## Description of the task:
All of the entries are to be returned word for word.

Stored records

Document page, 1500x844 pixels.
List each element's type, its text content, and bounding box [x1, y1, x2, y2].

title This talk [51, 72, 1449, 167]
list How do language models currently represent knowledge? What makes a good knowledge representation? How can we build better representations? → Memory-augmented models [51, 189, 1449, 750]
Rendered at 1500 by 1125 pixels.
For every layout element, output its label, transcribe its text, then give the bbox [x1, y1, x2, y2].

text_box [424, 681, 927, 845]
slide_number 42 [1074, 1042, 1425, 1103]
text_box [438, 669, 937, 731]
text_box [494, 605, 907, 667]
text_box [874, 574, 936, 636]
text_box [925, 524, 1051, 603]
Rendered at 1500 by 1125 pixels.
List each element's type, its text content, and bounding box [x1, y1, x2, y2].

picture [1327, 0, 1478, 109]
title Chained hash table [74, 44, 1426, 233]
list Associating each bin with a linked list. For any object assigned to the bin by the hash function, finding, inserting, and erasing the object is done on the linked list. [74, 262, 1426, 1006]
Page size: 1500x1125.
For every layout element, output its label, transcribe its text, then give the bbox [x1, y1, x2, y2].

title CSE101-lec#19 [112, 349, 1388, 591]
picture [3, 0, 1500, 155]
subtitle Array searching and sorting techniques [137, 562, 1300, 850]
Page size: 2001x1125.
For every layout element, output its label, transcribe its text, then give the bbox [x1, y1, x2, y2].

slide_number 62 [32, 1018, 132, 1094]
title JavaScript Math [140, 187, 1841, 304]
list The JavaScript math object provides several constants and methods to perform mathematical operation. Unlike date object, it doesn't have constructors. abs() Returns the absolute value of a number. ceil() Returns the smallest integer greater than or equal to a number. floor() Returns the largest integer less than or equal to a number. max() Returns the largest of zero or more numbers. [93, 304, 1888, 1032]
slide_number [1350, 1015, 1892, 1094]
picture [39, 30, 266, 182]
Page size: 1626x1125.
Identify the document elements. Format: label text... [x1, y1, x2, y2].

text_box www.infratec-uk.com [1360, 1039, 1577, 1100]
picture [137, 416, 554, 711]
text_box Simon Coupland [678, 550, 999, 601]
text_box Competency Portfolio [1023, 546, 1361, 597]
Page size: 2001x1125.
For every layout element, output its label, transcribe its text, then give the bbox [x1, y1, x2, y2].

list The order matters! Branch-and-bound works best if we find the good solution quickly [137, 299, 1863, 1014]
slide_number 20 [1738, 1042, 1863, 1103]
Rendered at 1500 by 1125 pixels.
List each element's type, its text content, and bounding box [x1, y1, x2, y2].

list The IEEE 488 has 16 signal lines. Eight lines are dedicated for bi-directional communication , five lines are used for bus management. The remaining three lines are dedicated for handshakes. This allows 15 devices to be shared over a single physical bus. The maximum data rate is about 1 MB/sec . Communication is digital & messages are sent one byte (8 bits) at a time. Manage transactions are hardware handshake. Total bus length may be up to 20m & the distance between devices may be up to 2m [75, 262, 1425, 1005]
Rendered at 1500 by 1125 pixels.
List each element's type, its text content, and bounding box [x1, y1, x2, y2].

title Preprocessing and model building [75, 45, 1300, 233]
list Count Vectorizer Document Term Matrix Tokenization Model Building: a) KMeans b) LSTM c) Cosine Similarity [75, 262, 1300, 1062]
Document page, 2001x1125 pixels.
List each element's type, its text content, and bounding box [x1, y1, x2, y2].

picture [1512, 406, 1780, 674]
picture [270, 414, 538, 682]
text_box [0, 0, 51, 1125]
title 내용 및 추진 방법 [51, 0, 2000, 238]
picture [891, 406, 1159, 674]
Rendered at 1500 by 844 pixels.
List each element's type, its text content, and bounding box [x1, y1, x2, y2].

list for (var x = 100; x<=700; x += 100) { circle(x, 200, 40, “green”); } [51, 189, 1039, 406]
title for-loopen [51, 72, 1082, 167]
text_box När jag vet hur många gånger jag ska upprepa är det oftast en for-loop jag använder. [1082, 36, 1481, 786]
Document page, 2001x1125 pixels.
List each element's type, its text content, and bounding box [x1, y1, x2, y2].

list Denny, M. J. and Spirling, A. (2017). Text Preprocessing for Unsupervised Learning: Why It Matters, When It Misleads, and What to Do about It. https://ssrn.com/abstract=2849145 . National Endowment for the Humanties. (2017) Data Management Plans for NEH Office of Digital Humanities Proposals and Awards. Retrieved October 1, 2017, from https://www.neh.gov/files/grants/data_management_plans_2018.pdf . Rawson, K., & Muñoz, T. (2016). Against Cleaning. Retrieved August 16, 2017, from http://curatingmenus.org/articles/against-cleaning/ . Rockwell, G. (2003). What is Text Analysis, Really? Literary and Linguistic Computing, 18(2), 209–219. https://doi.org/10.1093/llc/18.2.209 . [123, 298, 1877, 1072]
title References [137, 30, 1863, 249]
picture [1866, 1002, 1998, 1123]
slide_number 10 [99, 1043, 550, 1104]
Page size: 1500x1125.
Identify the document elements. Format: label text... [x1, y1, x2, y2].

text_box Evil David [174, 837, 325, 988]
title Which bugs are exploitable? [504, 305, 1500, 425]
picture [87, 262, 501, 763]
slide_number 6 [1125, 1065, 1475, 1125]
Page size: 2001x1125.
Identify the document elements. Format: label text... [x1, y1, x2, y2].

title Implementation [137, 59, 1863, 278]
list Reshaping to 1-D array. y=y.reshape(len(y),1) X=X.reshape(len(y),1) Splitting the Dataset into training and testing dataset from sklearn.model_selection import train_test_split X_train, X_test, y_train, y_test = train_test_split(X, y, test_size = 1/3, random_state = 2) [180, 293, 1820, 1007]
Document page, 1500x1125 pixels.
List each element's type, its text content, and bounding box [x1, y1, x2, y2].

## Written answer:
Document page, 1500x844 pixels.
List each element's type, its text content, and bounding box [x1, y1, x2, y2].

title This talk [51, 72, 1449, 167]
list How do language models currently represent knowledge? What makes a good knowledge representation? How can we build better representations? → Memory-augmented models [51, 189, 1449, 750]
Rendered at 1500 by 1125 pixels.
For every layout element, output its label, transcribe its text, then give the bbox [x1, y1, x2, y2].

text_box [424, 681, 927, 845]
slide_number 42 [1074, 1042, 1425, 1103]
text_box [438, 669, 937, 731]
text_box [494, 605, 907, 667]
text_box [874, 574, 936, 636]
text_box [925, 524, 1051, 603]
Rendered at 1500 by 1125 pixels.
List each element's type, its text content, and bounding box [x1, y1, x2, y2].

picture [1327, 0, 1478, 109]
title Chained hash table [74, 44, 1426, 233]
list Associating each bin with a linked list. For any object assigned to the bin by the hash function, finding, inserting, and erasing the object is done on the linked list. [74, 262, 1426, 1006]
Page size: 1500x1125.
For every layout element, output its label, transcribe its text, then give the bbox [x1, y1, x2, y2].

title CSE101-lec#19 [112, 349, 1388, 591]
picture [3, 0, 1500, 155]
subtitle Array searching and sorting techniques [137, 562, 1300, 850]
Page size: 2001x1125.
For every layout element, output its label, transcribe its text, then give the bbox [x1, y1, x2, y2].

slide_number 62 [32, 1018, 132, 1094]
title JavaScript Math [140, 187, 1841, 304]
list The JavaScript math object provides several constants and methods to perform mathematical operation. Unlike date object, it doesn't have constructors. abs() Returns the absolute value of a number. ceil() Returns the smallest integer greater than or equal to a number. floor() Returns the largest integer less than or equal to a number. max() Returns the largest of zero or more numbers. [93, 304, 1888, 1032]
slide_number [1350, 1015, 1892, 1094]
picture [39, 30, 266, 182]
Page size: 1626x1125.
Identify the document elements. Format: label text... [x1, y1, x2, y2].

text_box www.infratec-uk.com [1360, 1039, 1577, 1100]
picture [137, 416, 554, 711]
text_box Simon Coupland [678, 550, 999, 601]
text_box Competency Portfolio [1023, 546, 1361, 597]
Page size: 2001x1125.
For every layout element, output its label, transcribe its text, then give the bbox [x1, y1, x2, y2].

list The order matters! Branch-and-bound works best if we find the good solution quickly [137, 299, 1863, 1014]
slide_number 20 [1738, 1042, 1863, 1103]
Rendered at 1500 by 1125 pixels.
List each element's type, its text content, and bounding box [x1, y1, x2, y2].

list The IEEE 488 has 16 signal lines. Eight lines are dedicated for bi-directional communication , five lines are used for bus management. The remaining three lines are dedicated for handshakes. This allows 15 devices to be shared over a single physical bus. The maximum data rate is about 1 MB/sec . Communication is digital & messages are sent one byte (8 bits) at a time. Manage transactions are hardware handshake. Total bus length may be up to 20m & the distance between devices may be up to 2m [75, 262, 1425, 1005]
Rendered at 1500 by 1125 pixels.
List each element's type, its text content, and bounding box [x1, y1, x2, y2].

title Preprocessing and model building [75, 45, 1300, 233]
list Count Vectorizer Document Term Matrix Tokenization Model Building: a) KMeans b) LSTM c) Cosine Similarity [75, 262, 1300, 1062]
Document page, 2001x1125 pixels.
List each element's type, its text content, and bounding box [x1, y1, x2, y2].

picture [1512, 406, 1780, 674]
picture [270, 414, 538, 682]
text_box [0, 0, 51, 1125]
title 내용 및 추진 방법 [51, 0, 2000, 238]
picture [891, 406, 1159, 674]
Rendered at 1500 by 844 pixels.
List each element's type, its text content, and bounding box [x1, y1, x2, y2].

list for (var x = 100; x<=700; x += 100) { circle(x, 200, 40, “green”); } [51, 189, 1039, 406]
title for-loopen [51, 72, 1082, 167]
text_box När jag vet hur många gånger jag ska upprepa är det oftast en for-loop jag använder. [1082, 36, 1481, 786]
Document page, 2001x1125 pixels.
List each element's type, its text content, and bounding box [x1, y1, x2, y2].

list Denny, M. J. and Spirling, A. (2017). Text Preprocessing for Unsupervised Learning: Why It Matters, When It Misleads, and What to Do about It. https://ssrn.com/abstract=2849145 . National Endowment for the Humanties. (2017) Data Management Plans for NEH Office of Digital Humanities Proposals and Awards. Retrieved October 1, 2017, from https://www.neh.gov/files/grants/data_management_plans_2018.pdf . Rawson, K., & Muñoz, T. (2016). Against Cleaning. Retrieved August 16, 2017, from http://curatingmenus.org/articles/against-cleaning/ . Rockwell, G. (2003). What is Text Analysis, Really? Literary and Linguistic Computing, 18(2), 209–219. https://doi.org/10.1093/llc/18.2.209 . [123, 298, 1877, 1072]
title References [137, 30, 1863, 249]
picture [1866, 1002, 1998, 1123]
slide_number 10 [99, 1043, 550, 1104]
Page size: 1500x1125.
Identify the document elements. Format: label text... [x1, y1, x2, y2].

text_box Evil David [174, 837, 325, 988]
title Which bugs are exploitable? [504, 305, 1500, 425]
picture [87, 262, 501, 763]
slide_number 6 [1125, 1065, 1475, 1125]
Page size: 2001x1125.
Identify the document elements. Format: label text... [x1, y1, x2, y2].

title Implementation [137, 59, 1863, 278]
list Reshaping to 1-D array. y=y.reshape(len(y),1) X=X.reshape(len(y),1) Splitting the Dataset into training and testing dataset from sklearn.model_selection import train_test_split X_train, X_test, y_train, y_test = train_test_split(X, y, test_size = 1/3, random_state = 2) [180, 293, 1820, 1007]
Document page, 1500x1125 pixels.
List each element's type, its text content, and bounding box [x1, y1, x2, y2].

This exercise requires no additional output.